Task directions: Starting with the line that contains "pose: elev=17.4 azim=191.8" and continuing through the line that contains "Dot at: (255, 134)", lay out those lines of the records below as a JSON list of strings, one string per line. Leave out blank lines and the pictures.

Working data:
***
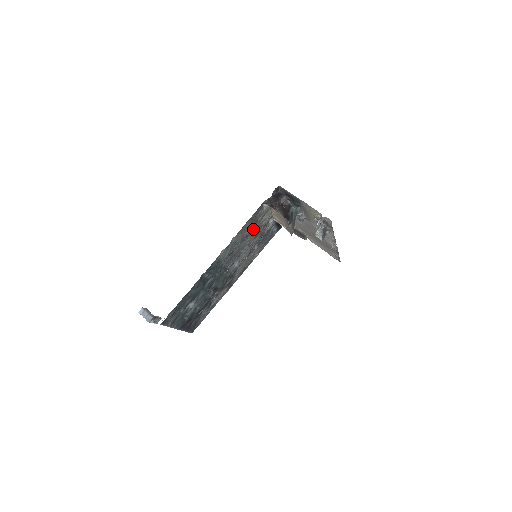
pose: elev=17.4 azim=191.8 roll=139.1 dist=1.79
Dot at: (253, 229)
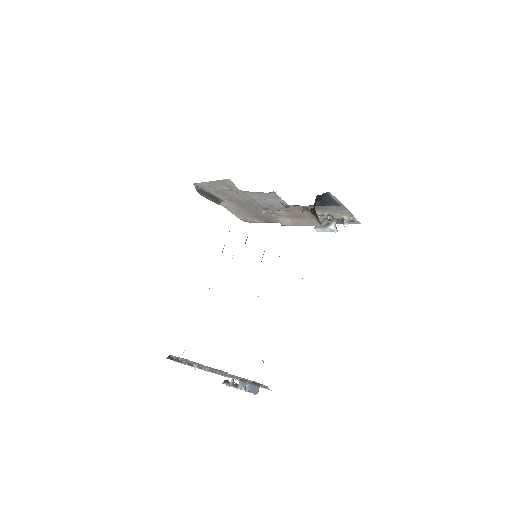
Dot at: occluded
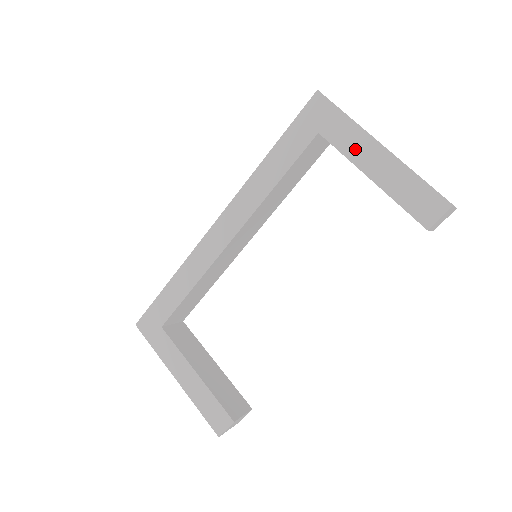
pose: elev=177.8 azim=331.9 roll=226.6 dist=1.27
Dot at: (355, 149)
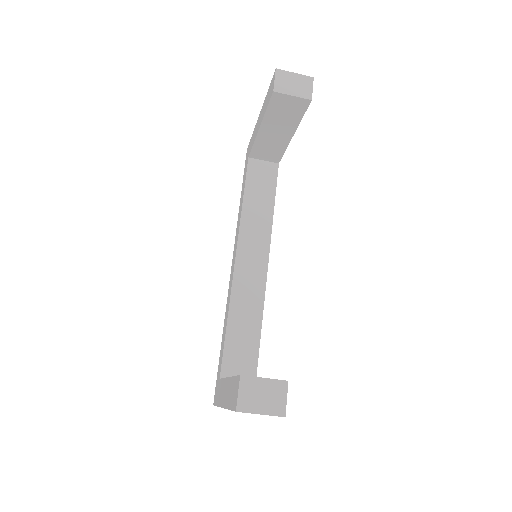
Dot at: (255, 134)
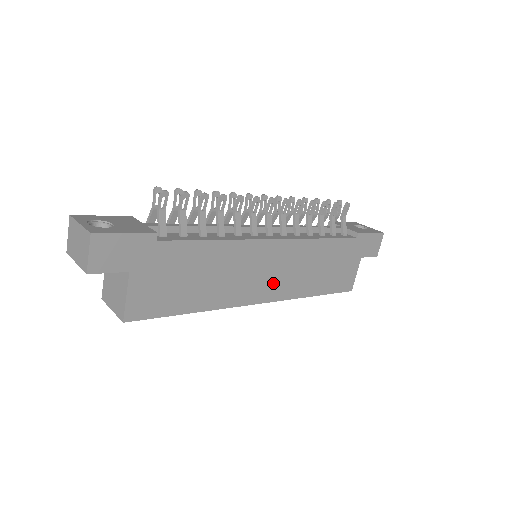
***
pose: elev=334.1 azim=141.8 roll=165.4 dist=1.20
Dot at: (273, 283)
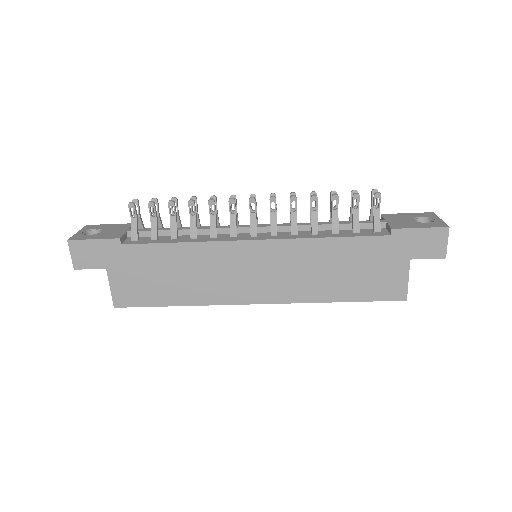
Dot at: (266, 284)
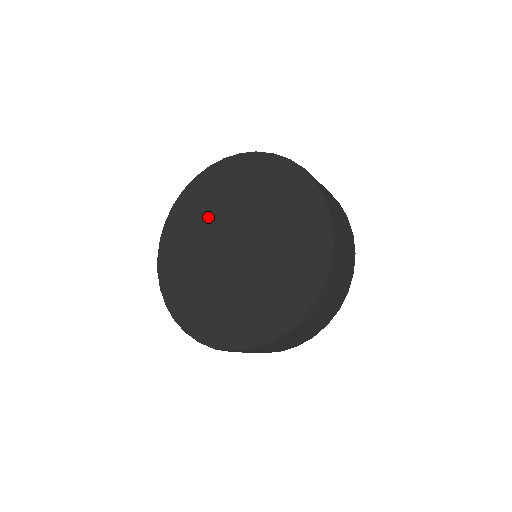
***
Solution for this problem:
[
  "pose: elev=17.4 azim=191.8 roll=139.1 dist=1.79",
  "Dot at: (253, 229)",
  "Dot at: occluded",
  "pose: elev=177.8 azim=331.9 roll=226.6 dist=1.27",
  "Dot at: (355, 149)",
  "Dot at: (255, 134)"
]